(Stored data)
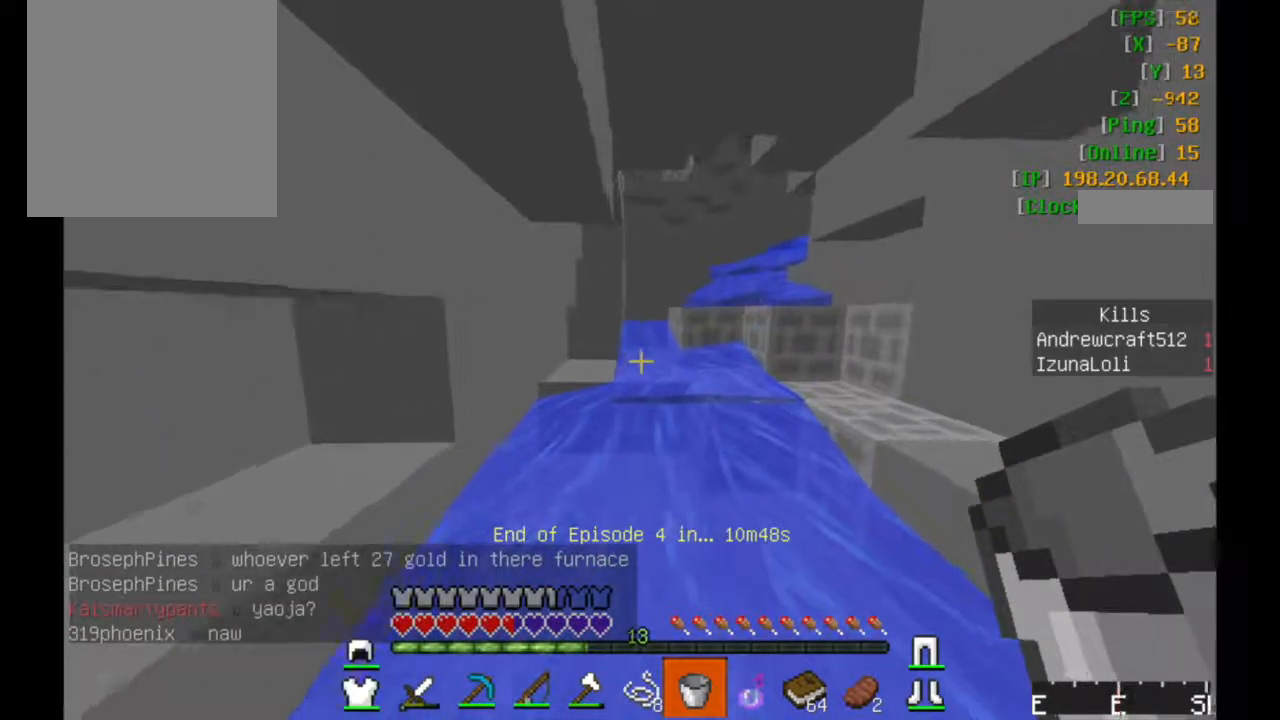
{"keys": ["w"], "mouse": [], "events": [[284, "d", "up"]]}
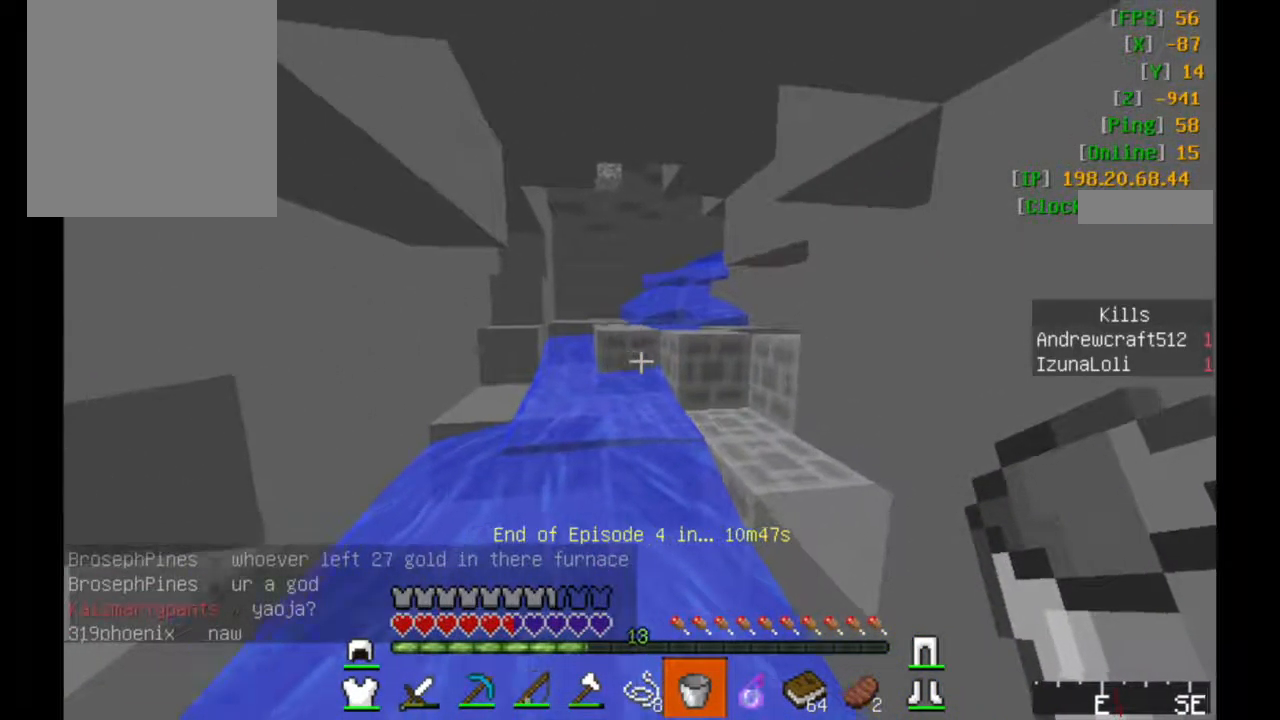
{"keys": ["w"], "mouse": [], "events": []}
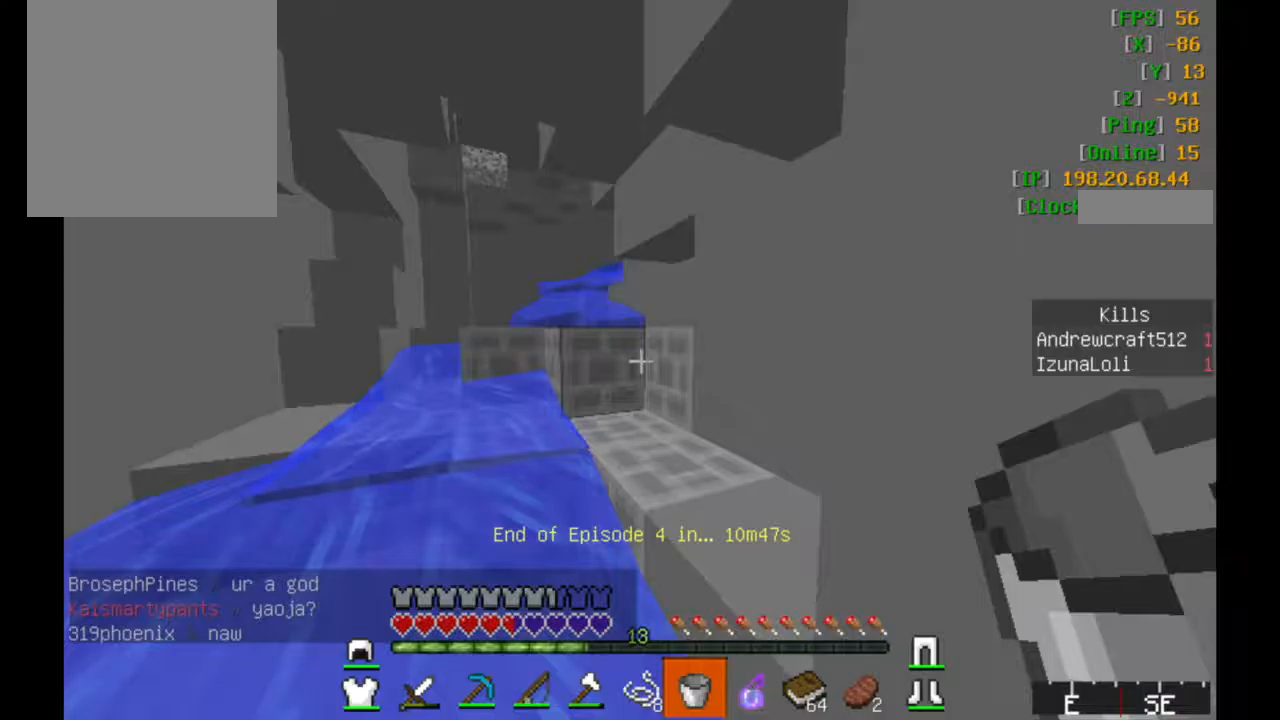
{"keys": ["a", "w"], "mouse": [], "events": [[83, "mouse_left", "down"], [183, "mouse_left", "up"], [333, "mouse_left", "down"], [333, "mouse_right", "down"], [450, "a", "down"], [500, "mouse_left", "up"], [500, "mouse_right", "up"]]}
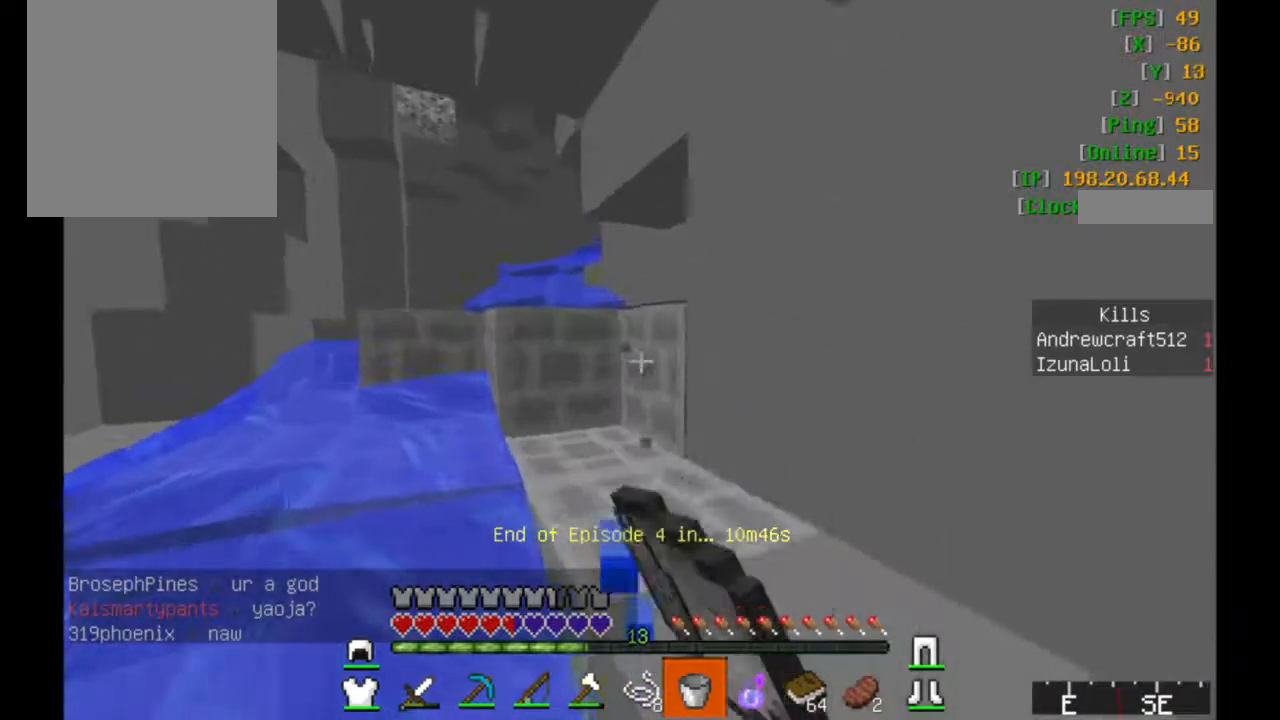
{"keys": ["a", "w"], "mouse": [], "events": [[200, "a", "up"], [500, "a", "down"]]}
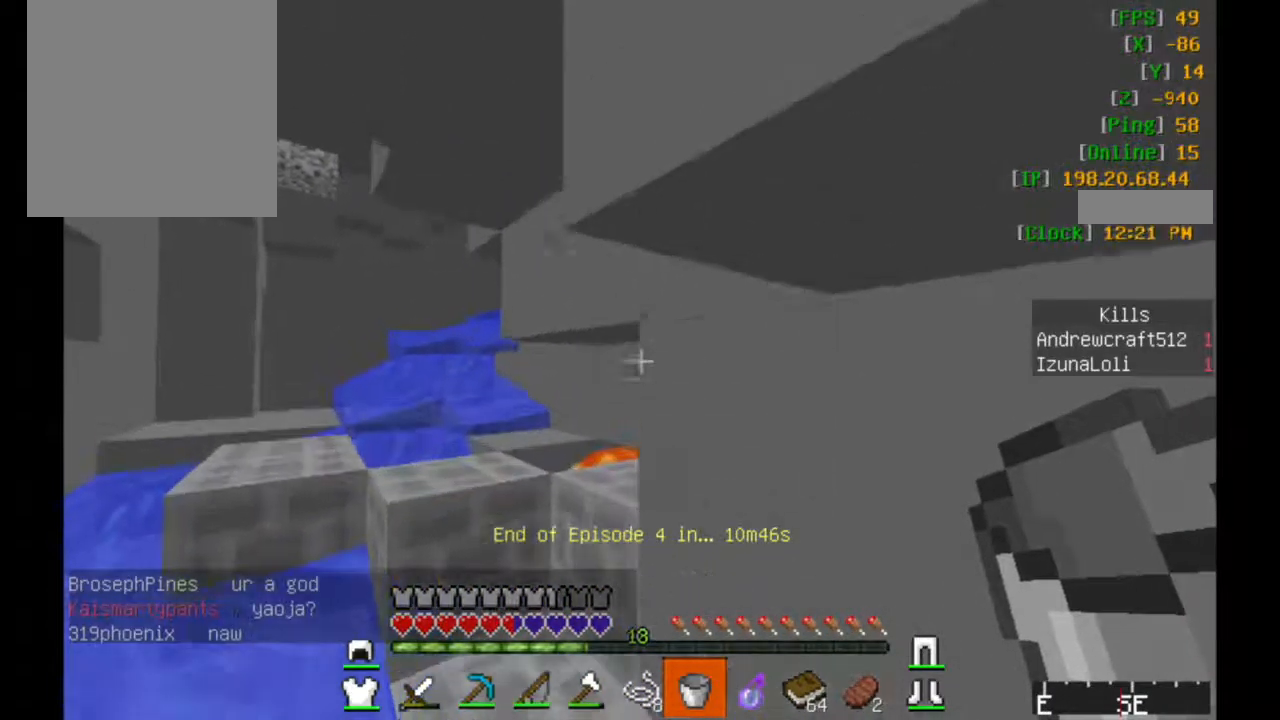
{"keys": ["w"], "mouse": [], "events": [[133, "a", "up"], [300, "d", "down"], [450, "d", "up"]]}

◆ **EXERCISE DIRECTIONS**: Please write out all the entries above exactly, but leave out the pictures.

◆ **TASK RESPONSE**:
{"keys": ["w"], "mouse": [], "events": [[284, "d", "up"]]}
{"keys": ["w"], "mouse": [], "events": []}
{"keys": ["a", "w"], "mouse": [], "events": [[83, "mouse_left", "down"], [183, "mouse_left", "up"], [333, "mouse_left", "down"], [333, "mouse_right", "down"], [450, "a", "down"], [500, "mouse_left", "up"], [500, "mouse_right", "up"]]}
{"keys": ["a", "w"], "mouse": [], "events": [[200, "a", "up"], [500, "a", "down"]]}
{"keys": ["w"], "mouse": [], "events": [[133, "a", "up"], [300, "d", "down"], [450, "d", "up"]]}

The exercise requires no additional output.